Hybrid Video Anomaly Detection for Anomalous Scenarios in Autonomous Driving
Daniel Bogdoll, Jan Imhof, Tim Joseph, Svetlana Pavlitska, J. Marius Zöllner
TL;DR
This work tackles the challenge of detecting temporal anomalies in autonomous driving by extending the HF$^2$-VAD framework to ego-vehicle video data, enabling dense pixel-wise anomaly localization. The approach combines ML-MemAE-SC for optical-flow reconstruction and a CVAE for future-frame prediction, operating on ego-centric flows and vehicle bounding boxes to learn normal driving from CARLA simulations. The frame-wise anomaly score $S_f$ fuses a flow-reconstruction error $S_r$ and a future-frame prediction error $S_p$ via $S_f = w_r \\cdot \\frac{S_r - \\mu_r}{\\sigma_r} + w_p \\cdot \\frac{S_p - \\mu_p}{\\sigma_p}$, while a pixel-wise score $S_{ ext{pixel}}$ aggregates robustly scaled per-pixel MSE within bounding boxes to localize anomalies, yielding dense anomaly maps. Evaluated on AnoVox with sudden braking scenarios, the method demonstrates effective detection and localization under varying weather and traffic conditions, though it remains sensitive to object-detection reliability. This work advances practical VAD for autonomous driving by delivering high-resolution, localized anomaly insights and highlighting avenues for improving robustness in real-world deployments.
Abstract
In autonomous driving, the most challenging scenarios can only be detected within their temporal context.

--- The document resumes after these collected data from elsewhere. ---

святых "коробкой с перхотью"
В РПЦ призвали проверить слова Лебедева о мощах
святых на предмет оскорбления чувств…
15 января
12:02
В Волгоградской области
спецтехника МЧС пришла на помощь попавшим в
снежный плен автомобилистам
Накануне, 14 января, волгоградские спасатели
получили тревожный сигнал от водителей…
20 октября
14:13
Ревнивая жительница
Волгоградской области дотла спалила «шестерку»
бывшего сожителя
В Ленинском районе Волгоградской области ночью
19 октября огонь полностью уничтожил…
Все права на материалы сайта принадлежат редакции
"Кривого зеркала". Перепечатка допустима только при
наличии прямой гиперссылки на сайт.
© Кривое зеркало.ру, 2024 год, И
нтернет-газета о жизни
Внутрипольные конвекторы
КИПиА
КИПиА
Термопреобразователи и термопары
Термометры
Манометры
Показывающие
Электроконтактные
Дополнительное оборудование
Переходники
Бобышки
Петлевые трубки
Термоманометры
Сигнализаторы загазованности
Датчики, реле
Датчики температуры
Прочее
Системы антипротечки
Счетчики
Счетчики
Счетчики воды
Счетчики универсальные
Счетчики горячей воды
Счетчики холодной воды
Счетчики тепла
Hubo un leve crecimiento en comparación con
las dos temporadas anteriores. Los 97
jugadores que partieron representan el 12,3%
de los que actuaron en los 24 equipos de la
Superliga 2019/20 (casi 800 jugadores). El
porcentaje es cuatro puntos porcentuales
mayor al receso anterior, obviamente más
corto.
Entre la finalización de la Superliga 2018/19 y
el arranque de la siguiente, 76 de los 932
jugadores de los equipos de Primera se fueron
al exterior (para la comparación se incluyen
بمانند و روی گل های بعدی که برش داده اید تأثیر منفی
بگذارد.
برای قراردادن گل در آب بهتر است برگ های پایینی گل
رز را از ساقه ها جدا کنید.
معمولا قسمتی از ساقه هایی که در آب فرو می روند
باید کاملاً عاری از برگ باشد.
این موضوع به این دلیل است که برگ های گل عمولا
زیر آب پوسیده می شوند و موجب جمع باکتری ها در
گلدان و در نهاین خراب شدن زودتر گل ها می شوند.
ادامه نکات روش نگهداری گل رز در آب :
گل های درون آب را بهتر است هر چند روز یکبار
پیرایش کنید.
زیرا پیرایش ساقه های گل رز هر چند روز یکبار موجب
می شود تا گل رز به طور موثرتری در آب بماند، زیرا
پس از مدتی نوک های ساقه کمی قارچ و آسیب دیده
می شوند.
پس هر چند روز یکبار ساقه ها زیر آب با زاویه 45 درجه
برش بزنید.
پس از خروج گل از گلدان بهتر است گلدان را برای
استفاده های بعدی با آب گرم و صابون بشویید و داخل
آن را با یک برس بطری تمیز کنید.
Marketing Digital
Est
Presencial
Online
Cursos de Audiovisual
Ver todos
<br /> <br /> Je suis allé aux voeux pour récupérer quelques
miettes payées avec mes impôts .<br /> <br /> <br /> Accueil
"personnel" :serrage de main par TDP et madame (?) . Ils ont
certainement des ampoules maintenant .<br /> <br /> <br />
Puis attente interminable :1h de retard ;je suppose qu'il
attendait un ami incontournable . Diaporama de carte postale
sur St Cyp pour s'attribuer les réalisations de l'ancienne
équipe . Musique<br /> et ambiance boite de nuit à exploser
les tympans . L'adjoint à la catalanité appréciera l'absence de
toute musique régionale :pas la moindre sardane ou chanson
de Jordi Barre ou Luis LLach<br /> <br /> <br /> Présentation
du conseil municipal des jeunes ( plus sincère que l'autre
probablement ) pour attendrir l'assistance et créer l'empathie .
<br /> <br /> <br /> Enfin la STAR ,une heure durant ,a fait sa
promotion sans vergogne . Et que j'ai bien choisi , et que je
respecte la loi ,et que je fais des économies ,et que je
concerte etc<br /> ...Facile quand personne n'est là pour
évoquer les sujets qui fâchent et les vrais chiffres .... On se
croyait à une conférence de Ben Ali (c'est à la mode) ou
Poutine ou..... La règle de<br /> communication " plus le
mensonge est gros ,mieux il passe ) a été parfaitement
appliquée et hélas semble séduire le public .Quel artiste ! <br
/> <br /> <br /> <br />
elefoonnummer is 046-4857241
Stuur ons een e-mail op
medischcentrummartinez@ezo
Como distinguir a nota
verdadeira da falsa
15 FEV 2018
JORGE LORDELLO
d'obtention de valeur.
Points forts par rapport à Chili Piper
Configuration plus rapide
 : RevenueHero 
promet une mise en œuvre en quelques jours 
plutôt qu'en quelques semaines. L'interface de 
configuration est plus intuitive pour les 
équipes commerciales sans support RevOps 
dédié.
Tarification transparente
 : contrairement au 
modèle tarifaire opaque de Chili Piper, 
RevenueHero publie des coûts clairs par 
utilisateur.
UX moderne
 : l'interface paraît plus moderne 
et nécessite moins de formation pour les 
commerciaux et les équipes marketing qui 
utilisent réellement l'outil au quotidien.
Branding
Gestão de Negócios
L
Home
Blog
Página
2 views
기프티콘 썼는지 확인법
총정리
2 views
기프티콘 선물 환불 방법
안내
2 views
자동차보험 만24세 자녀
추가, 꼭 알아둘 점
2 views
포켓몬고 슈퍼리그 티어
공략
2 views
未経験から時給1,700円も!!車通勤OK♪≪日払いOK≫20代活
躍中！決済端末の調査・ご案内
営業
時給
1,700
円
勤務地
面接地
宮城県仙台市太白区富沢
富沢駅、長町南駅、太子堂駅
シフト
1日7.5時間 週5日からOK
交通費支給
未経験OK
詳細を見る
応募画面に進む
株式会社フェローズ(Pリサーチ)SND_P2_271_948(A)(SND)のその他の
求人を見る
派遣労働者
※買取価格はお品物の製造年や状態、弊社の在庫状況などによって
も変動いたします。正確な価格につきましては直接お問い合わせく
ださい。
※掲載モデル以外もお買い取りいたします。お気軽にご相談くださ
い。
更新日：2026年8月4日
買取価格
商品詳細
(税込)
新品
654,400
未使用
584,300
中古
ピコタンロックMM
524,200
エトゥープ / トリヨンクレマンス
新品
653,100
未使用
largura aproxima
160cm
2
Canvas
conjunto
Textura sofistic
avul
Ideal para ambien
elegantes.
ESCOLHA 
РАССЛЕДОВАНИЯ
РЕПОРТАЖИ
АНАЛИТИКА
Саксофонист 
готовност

Most video anomaly detection approaches focus either on surveillance or traffic accidents, which are only a subfield of autonomous driving. We present HF$^2$-VAD$_{AD}$, a variation of the HF$^2$-VAD surveillance video anomaly detection method for autonomous driving. We learn a representation of normality from a vehicle's ego perspective and evaluate pixel-wise anomaly detections in rare and critical scenarios.